Home is the most important place in the world” according to Vanessa W. Folkesson - ultimately we just want our homes to reflect us, and be comfortable and cozy – yet all we hear about with the smarthome is about ‘fancy gadgets’ and cutting-edge technologies. Home should make us feel well, ignite our emotions and feel safe – this emotion and simplicity has been lost in the buzz around the smarthome.

One of the largest challenges facing smarthome creation is future-proofing design. Most furniture has a lifespan of around 20 years – yet technology incorporated into smarthome design has the potential to quickly become dated. To counter this, designers should focus on device and brand collaboration. How will the device work with other devices, and devices from other brands? The success of mobile phones illustrates how this can be achieved. Mobile phones are all compatible – regardless of brand, age, style, space etc. Smarthome design should learn from this collaboration to ensure the smarthome is future-proof.

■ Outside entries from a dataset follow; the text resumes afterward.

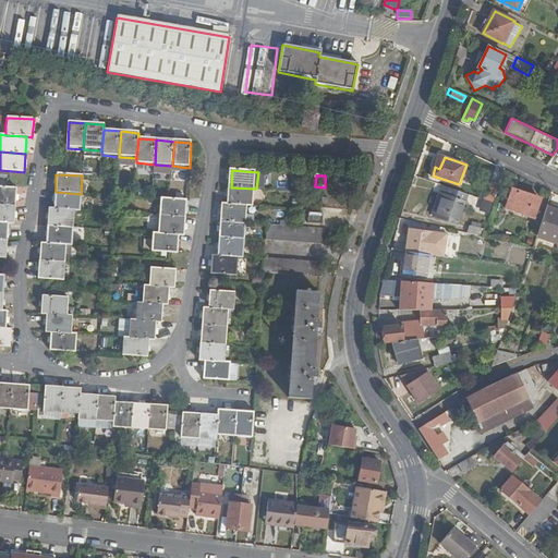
[(495,203),(501,183),(494,181),(487,199),(495,203)]
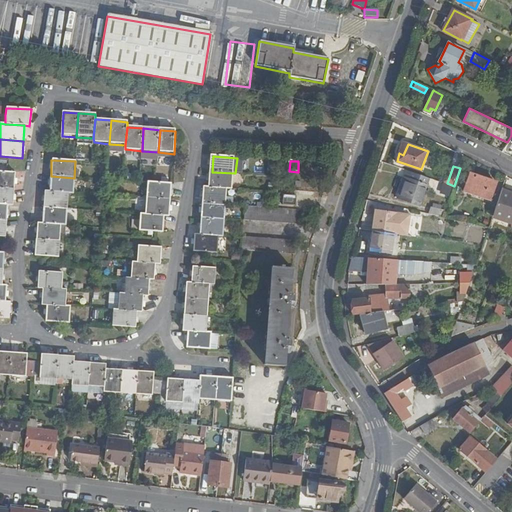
[(430,177),(408,170),(399,198),(420,205),(430,177)]
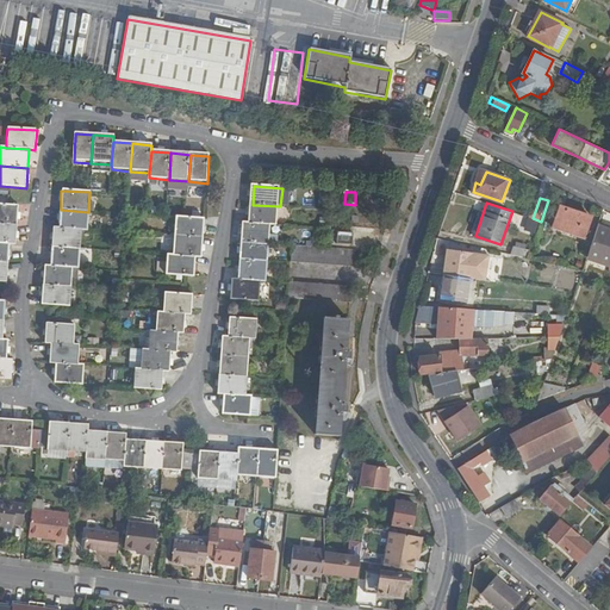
[(19,207),(0,205),(0,224),(17,226),(19,207)]
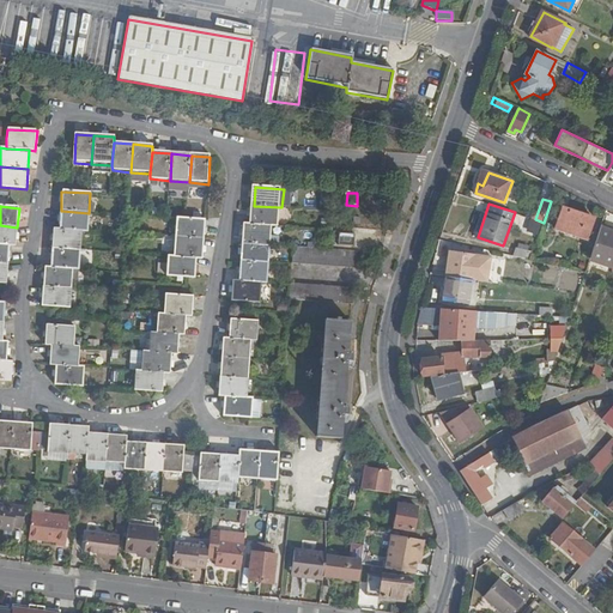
[(281,207),(254,206),(253,225),(274,226),(280,228),(281,207)]
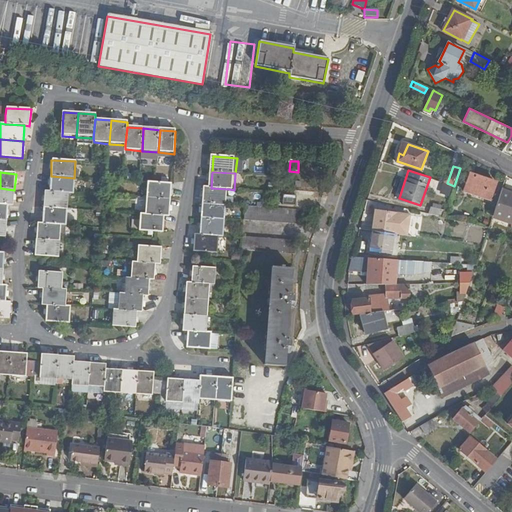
[(496,182),(470,174),(463,191),(490,200),(496,182)]
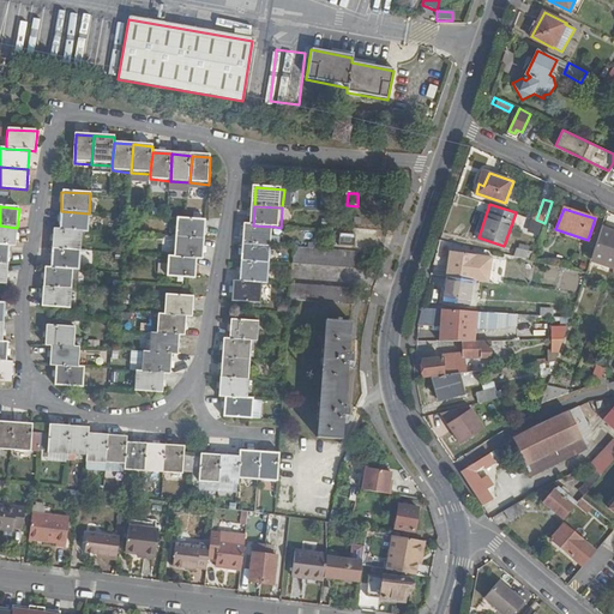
[(60,232),(80,233),(88,233),(89,214),(61,211),(60,232)]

Also key to the smarthome is the interface, a vital concept in technological design. Digital interfaces should not be the default – sometimes it is better to keep it simple! The Hue lightbulb from Phillips originally needed a smartphone but now only uses a simple, tangible switch. Invisible interfaces may also be suitable – such as smoke alarms that turn off when users wave at them. The tangible and invisible interfaces can be superior to digital interfaces as they are simple and intuitive to use –and simplicity should be at the heart of the smarthome.

Debating the creation of the smarthome left us with three key learnings:

1) Smarthome design should focus on emotions rather than functions – we need smart devices that ignite happy emotions.

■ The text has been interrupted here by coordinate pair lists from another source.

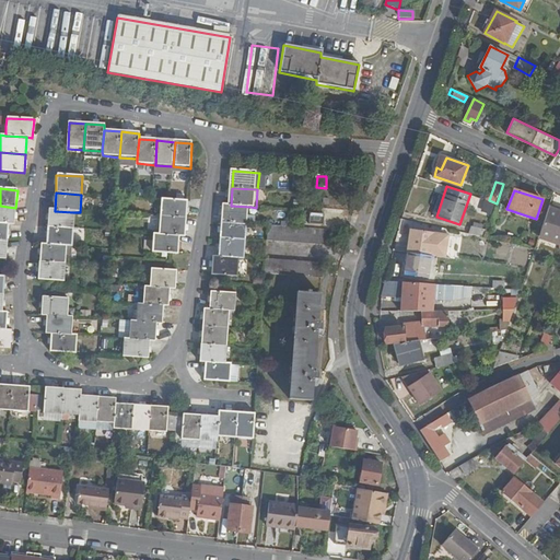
[(161,219),(186,221),(187,202),(162,200),(161,219)]
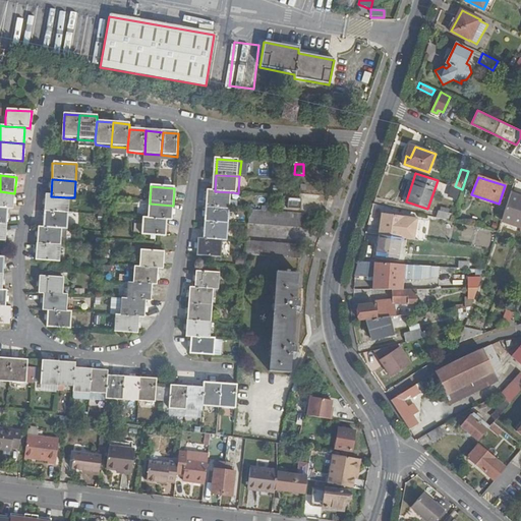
[(457,198),(459,188),(449,186),(447,197),(457,198)]
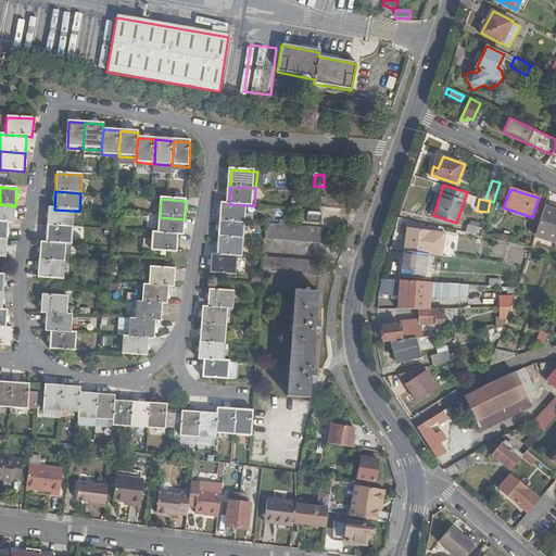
[(15,206),(0,204),(0,222),(9,223),(14,224),(15,206)]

2) Future-proofing the smarthome is essential. Brands and devices must be collaborative to achieve this – Brands need friends too!

3) Tangible and invisible interfaces reflect simplicity – and the smarthome should be simple and intuitive!

So where does the future of the smarthome lie? The next phase in smarthome design is beyond the appliance - ‘smart materials’ will be a future focus. Lights that can kill bacteria, carbon fibre materials in beds that can keep two sides different temperatures are potential innovations in this area. But first we need to convince consumers why they need a smarthome – and keeping it simple can achieve this.